(Images with pose keypoints)

__________

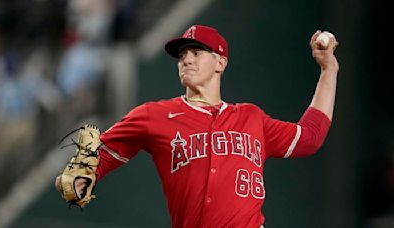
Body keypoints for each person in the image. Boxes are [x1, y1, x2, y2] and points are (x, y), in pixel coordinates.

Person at [55, 24, 339, 227]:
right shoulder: (153, 116)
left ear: (220, 63)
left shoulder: (251, 118)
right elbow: (93, 163)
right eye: (182, 55)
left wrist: (329, 70)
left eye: (197, 51)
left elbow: (310, 137)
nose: (186, 59)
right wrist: (77, 176)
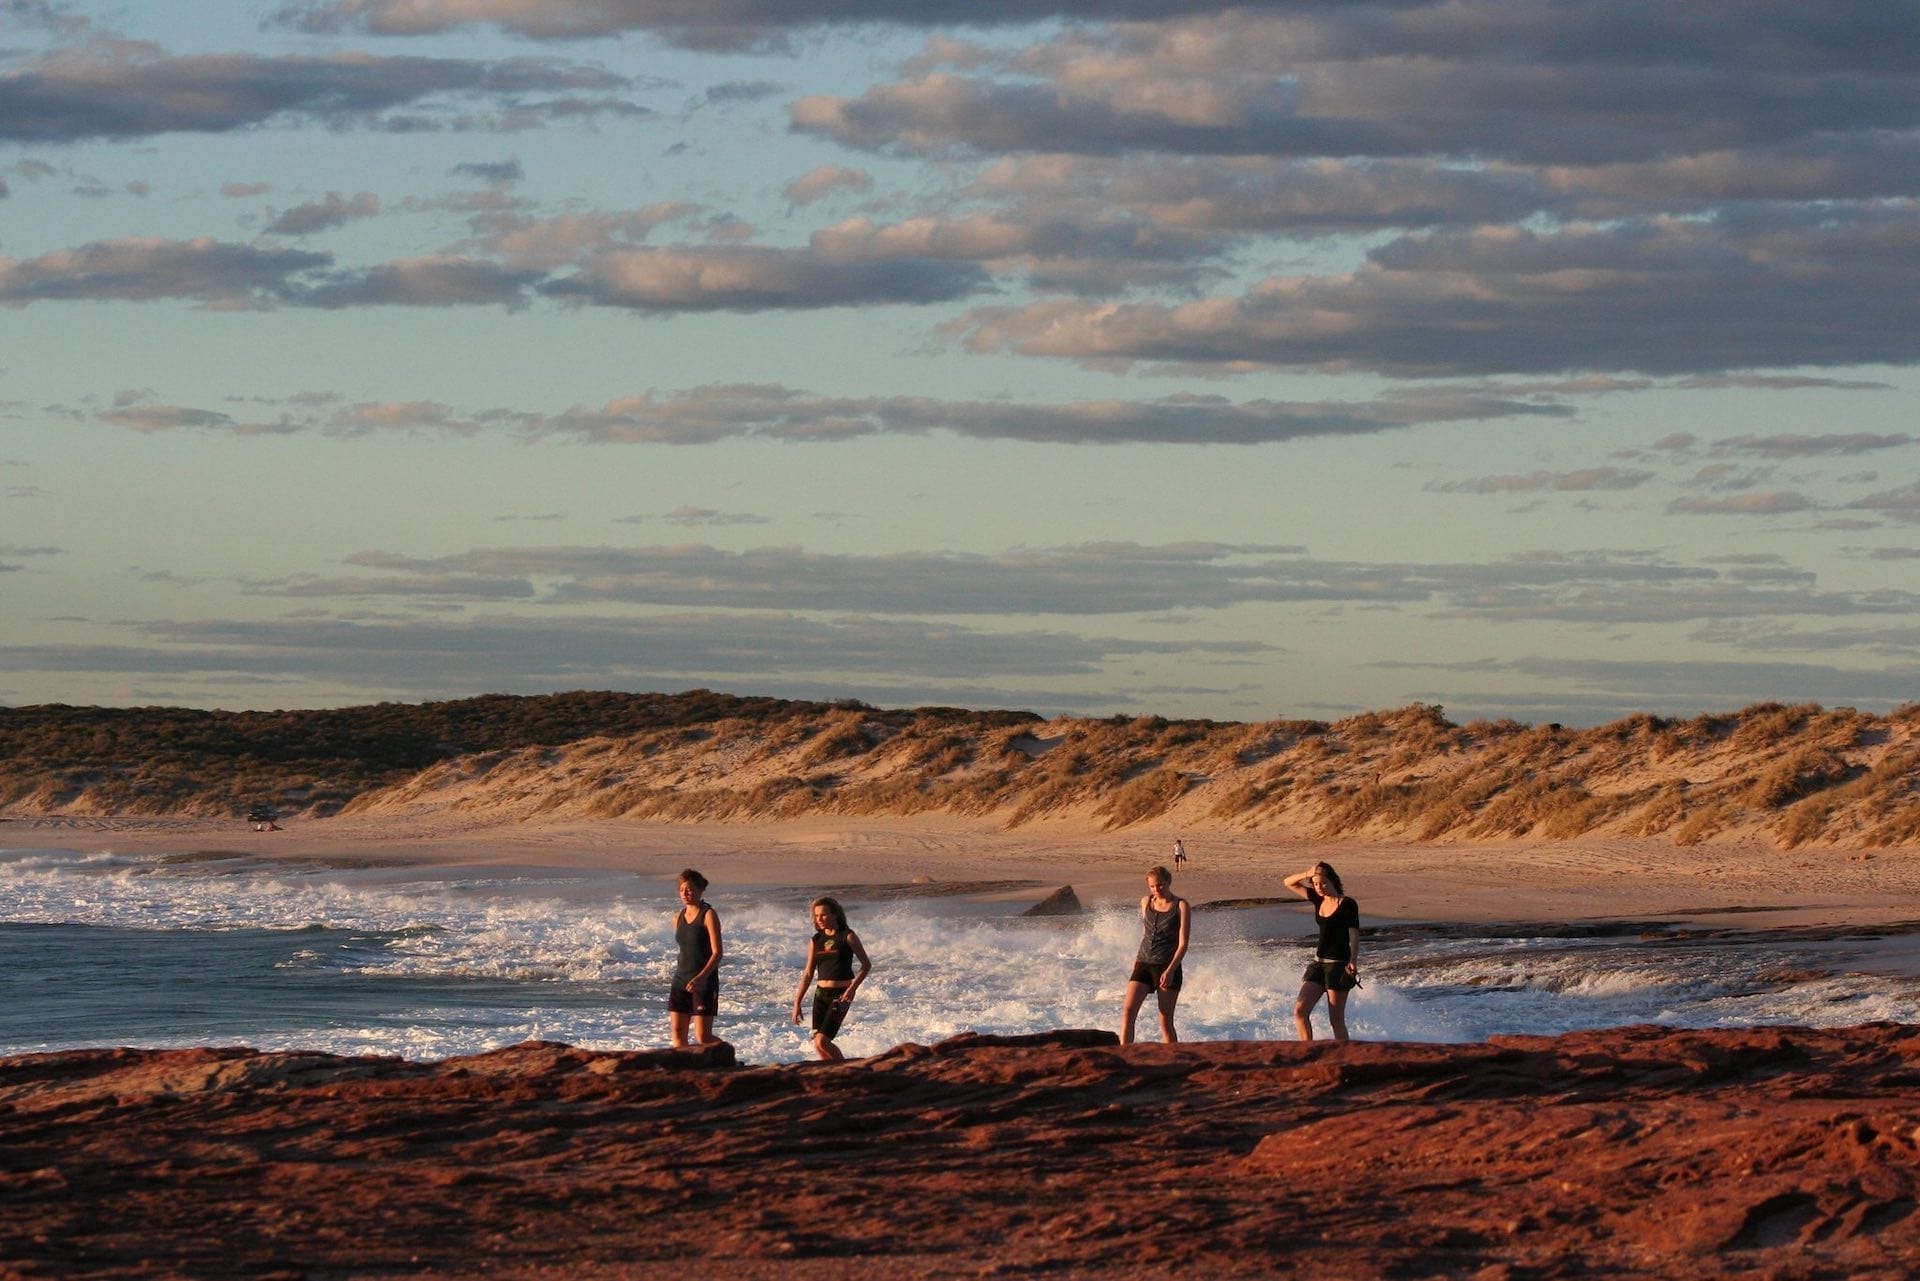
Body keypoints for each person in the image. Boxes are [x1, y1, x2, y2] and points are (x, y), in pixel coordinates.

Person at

__________

• [What you need to do]:
Give back each entry verbatim but drop its pictures.

• [Output of the exercise]:
Body keypoints for each person in the image. Boxes are [x1, y1, x2, y2] and points are (x, y), in pixel coordinates.

Person at [55, 24, 339, 227]:
right shoulder: (153, 116)
left ear: (220, 63)
left shoulder: (251, 118)
right elbow: (93, 163)
right eye: (182, 55)
left wrist: (329, 70)
left eye: (197, 51)
left elbow: (310, 137)
nose: (186, 59)
right wrist: (77, 176)
Body keypoints for each person in the image. Boxes are [x1, y1, x2, y2] and points are (x, y), in pixel coordinates.

Person at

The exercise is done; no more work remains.